— CONSEGNA —
Ricopia per intero il brano proposto, senza cambiare nulla.

Con ordinanza dell’8 maggio 2018 n. 389, la domanda cautelare dei ricorrenti è stata accolta ritenendo la Sezione sussistente l’allegato pregiudizio cagionato dagli effetti dei provvedimenti impugnati sulla loro attività imprenditoriale; detta ordinanza è stata confermata dal C.G.A. che, con ordinanza del 6 luglio 2018 n. 418, ha ritenuto che “indipendentemente dai profili di merito delle doglianze di parte appellante, nel caso di specie l’esecuzione dei provvedimenti impugnati comporta un pregiudizio per le attività imprenditoriali che si svolgono sul piazzale e il suddetto pregiudizio permane ove anche le suddette attività (vendita autoveicoli che sono esposti sul piazzale) – come asserisce la difesa del Comune – potrebbero consistere in vendita on line che si svolgono su uno spazio virtuale proprio del sito e della rete informatica”.

— MATERIALE DI PARTENZA —
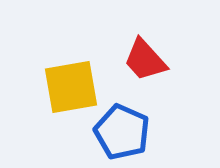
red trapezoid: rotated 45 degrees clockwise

— SVOLGIMENTO —
Con ordinanza dell’8 maggio 2018 n. 389, la domanda cautelare dei ricorrenti è stata accolta ritenendo la Sezione sussistente l’allegato pregiudizio cagionato dagli effetti dei provvedimenti impugnati sulla loro attività imprenditoriale; detta ordinanza è stata confermata dal C.G.A. che, con ordinanza del 6 luglio 2018 n. 418, ha ritenuto che “indipendentemente dai profili di merito delle doglianze di parte appellante, nel caso di specie l’esecuzione dei provvedimenti impugnati comporta un pregiudizio per le attività imprenditoriali che si svolgono sul piazzale e il suddetto pregiudizio permane ove anche le suddette attività (vendita autoveicoli che sono esposti sul piazzale) – come asserisce la difesa del Comune – potrebbero consistere in vendita on line che si svolgono su uno spazio virtuale proprio del sito e della rete informatica”.